Patricia Lee Smith sale a escena, en un modestísimo pero funcional escenario (no necesita más), y con ella varias mujeres a la vez: la madrina del punk, el icono del rock salvaje, la intelectual neoyorkina, la superviviente, la poeta, la hippy idealista. Sin esquizofrenias ni poses, una verdadera guerrera, una chamán, una diosa vikinga con fuerzas para luchar hasta el final aunque la batalla ya esté perdida.

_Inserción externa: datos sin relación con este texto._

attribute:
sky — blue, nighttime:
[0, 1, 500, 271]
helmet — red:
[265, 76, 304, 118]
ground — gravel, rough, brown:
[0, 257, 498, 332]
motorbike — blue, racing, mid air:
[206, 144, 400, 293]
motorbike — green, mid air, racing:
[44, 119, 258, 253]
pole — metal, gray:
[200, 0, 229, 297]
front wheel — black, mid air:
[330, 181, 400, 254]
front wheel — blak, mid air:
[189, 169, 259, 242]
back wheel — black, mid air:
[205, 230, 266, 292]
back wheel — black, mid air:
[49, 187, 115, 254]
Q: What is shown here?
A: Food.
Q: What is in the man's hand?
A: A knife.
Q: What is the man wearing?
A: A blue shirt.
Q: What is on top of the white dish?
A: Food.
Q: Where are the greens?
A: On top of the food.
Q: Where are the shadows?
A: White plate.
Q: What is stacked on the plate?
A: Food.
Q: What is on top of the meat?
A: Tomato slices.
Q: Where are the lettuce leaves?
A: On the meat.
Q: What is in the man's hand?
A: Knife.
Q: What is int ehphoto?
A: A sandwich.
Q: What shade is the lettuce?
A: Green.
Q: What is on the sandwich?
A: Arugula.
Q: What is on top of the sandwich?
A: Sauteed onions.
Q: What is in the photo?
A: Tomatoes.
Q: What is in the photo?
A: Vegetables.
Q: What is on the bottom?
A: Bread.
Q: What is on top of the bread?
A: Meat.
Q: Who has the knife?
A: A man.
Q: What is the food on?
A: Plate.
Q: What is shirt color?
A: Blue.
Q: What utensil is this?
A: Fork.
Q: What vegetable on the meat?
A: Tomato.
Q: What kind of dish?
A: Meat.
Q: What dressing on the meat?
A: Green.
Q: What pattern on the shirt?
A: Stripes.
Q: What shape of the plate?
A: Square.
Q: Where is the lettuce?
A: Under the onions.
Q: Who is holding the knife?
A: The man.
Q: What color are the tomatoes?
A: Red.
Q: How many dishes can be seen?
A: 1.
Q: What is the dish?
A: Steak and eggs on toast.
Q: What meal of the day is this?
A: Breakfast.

Esta vez, la peregrinación nos ha traído hasta Sant Feliu de Guíxols, al Festival Porta Ferrada. A un lado nos queda el mar, del que nos llega una fría brisa; al otro, la pared de roca. El lugar es perfecto, íntimo, y Patti parece opinar lo mismo. El sonido, impecable y la banda, engrasadísima. A la derecha, Lenny Kaye, el histórico Lenny Kaye, modela la electricidad con sus manos. Smith canta, grita y recita como nunca. Escupe varias veces al suelo. Este es su lugar, su refugio.

Un piano deliberadamente alargado y confuso juguetea con la intriga. Un par de notas revelan el tema, ‘Free Money’, que llega pronto (el tercero del recital). Delante de mí, una pareja gay se desmadra y salta. Miro a mi alrededor: veo algunos asistentes de mi edad, pero la mayoría parece superar ampliamente los cuarenta. Apenas hay fandom, camisetas ni pintas tematizadas, y sí camisas y formalidad. Aún así, todos acabarán gritando y aplaudiendo.

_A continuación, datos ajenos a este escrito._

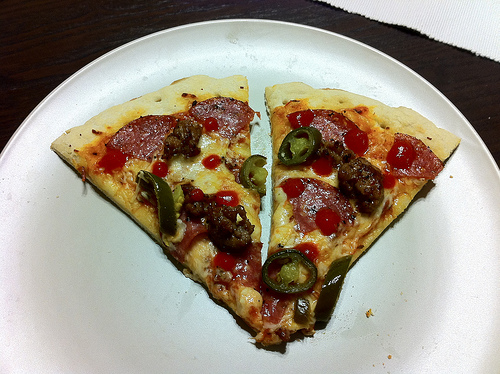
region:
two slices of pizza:
[51, 74, 459, 346]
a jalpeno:
[275, 130, 317, 165]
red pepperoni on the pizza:
[122, 126, 164, 153]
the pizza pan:
[10, 246, 166, 356]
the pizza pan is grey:
[380, 275, 475, 360]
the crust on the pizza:
[150, 85, 177, 105]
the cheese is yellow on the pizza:
[271, 215, 286, 240]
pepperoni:
[211, 256, 241, 271]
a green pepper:
[322, 263, 343, 291]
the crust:
[377, 109, 417, 131]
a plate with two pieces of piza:
[38, 65, 498, 231]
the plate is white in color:
[383, 244, 478, 353]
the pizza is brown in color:
[82, 118, 246, 300]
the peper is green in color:
[139, 172, 176, 222]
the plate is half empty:
[121, 28, 446, 371]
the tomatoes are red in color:
[288, 174, 323, 237]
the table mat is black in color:
[391, 35, 493, 102]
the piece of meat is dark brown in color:
[211, 205, 251, 250]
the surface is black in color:
[376, 0, 478, 24]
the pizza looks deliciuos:
[112, 95, 316, 264]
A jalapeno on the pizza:
[261, 250, 313, 296]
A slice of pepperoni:
[113, 109, 183, 161]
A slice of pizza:
[262, 86, 459, 334]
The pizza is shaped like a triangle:
[260, 88, 461, 333]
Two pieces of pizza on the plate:
[47, 75, 459, 349]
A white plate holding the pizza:
[1, 18, 493, 370]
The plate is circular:
[1, 19, 499, 372]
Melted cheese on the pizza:
[278, 211, 289, 235]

Después, Smith se sale de su colección y defiende el ‘Play With Fire’ de los Stones. No será la única versión que haga: ‘All Along The Watchtower’ de Dylan y ‘People Who Died’ de Carroll aparecen en el concierto. En esta última, grita los nombres de sus seres queridos muertos y nos anima a hacer lo mismo: una exultante celebración de la vida de aquellos a quienes quisimos, nada de fúnebres obituarios.

Entre los amigos perdidos de Smith, destaca esta noche el escritor Roberto Bolaño. A él va dedicado ‘Black Leaves’, tema de nuevo cuño, y su hijo, Latauro Bolaño, sube a la madera a unir su guitarra a la banda durante unos cuantos cortes. La madrina del punk interpreta su persona con ganas, con humor, saliéndose del papel y riendo con el público. Está comunicativa, escarceos obligatorios con el castellano incluidos. Bolaño hijo cumple, abrumado, refugiando su timidez tras un pelucón afro. No debe de ser fácil compartir cables con semejante jauría eléctrica.

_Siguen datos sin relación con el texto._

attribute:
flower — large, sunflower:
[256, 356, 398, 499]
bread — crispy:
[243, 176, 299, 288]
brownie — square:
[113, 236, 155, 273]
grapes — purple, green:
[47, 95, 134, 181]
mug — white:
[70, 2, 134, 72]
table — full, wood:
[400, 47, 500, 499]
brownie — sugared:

Vivimos la invocación esotérica de ‘Ghost Dance’, la melancolía de ‘My Blakean Year’, la épica romántica de ‘Because The Night’, el ansia de revolución social de ‘People Have The Power’. La banda, metida en ‘Beneath The Southern Cross’, se concentra en un mismo punto para construir, lentamente, una torre de rock que no para de crecer sobre sí misma. Casi me deja sin aire, y recuerdo los clímax de ‘Comforting Sounds’ de Mew o ‘El tercer día’ de Vegas, explosiones interminables de materia, antimateria y todo lo demás.

La fiesta se cierra (momentáneamente, queda el juego de los bises) con ‘Gloria’ y su «Jesus died for somebody’s sins but not mine», y se reanuda con ‘Wing’, el asfixiado verso de ‘Babelogue’ (dios, me encanta cómo recita esta tipa) y otro empujón a la revolución en la forma de ‘Rock N Roll Nigger’. Leo a la salida que al día siguiente la sexagenaria rockera presenta ‘Art in Heaven’, una exposición de sus fotos y dibujos. Siguen saliendo mujeres a escena.

Camino al coche, perdido aún en el eco de los acordes, y me caen encima la distancia, el frío, el peso del presente. El recital ha sido magnífico (he echado de menos ‘Land’ o la versión de ‘Perfect Day’, por pedir), pero vuelvo al mundo nutrido, no saciado. Será que últimamente me siento gastado y entumecido, como un soldado al final del camino a ninguna parte; salgo del refugio de la Smith y enseguida se evaporan esas ganas de presentar batalla, la inocencia, la ilusión, la rebeldía punk, el amor al verso.

Vuelvo la vista atrás un segundo y no me convierto en sal. Tal vez, como dice el amigo Miguel Alberto, sean malos tiempos para la lírica, pero la diosa vikinga, armada con la guitarra eléctrica y el lenguaje del amor, no piensa rendirse. Pues no seremos menos.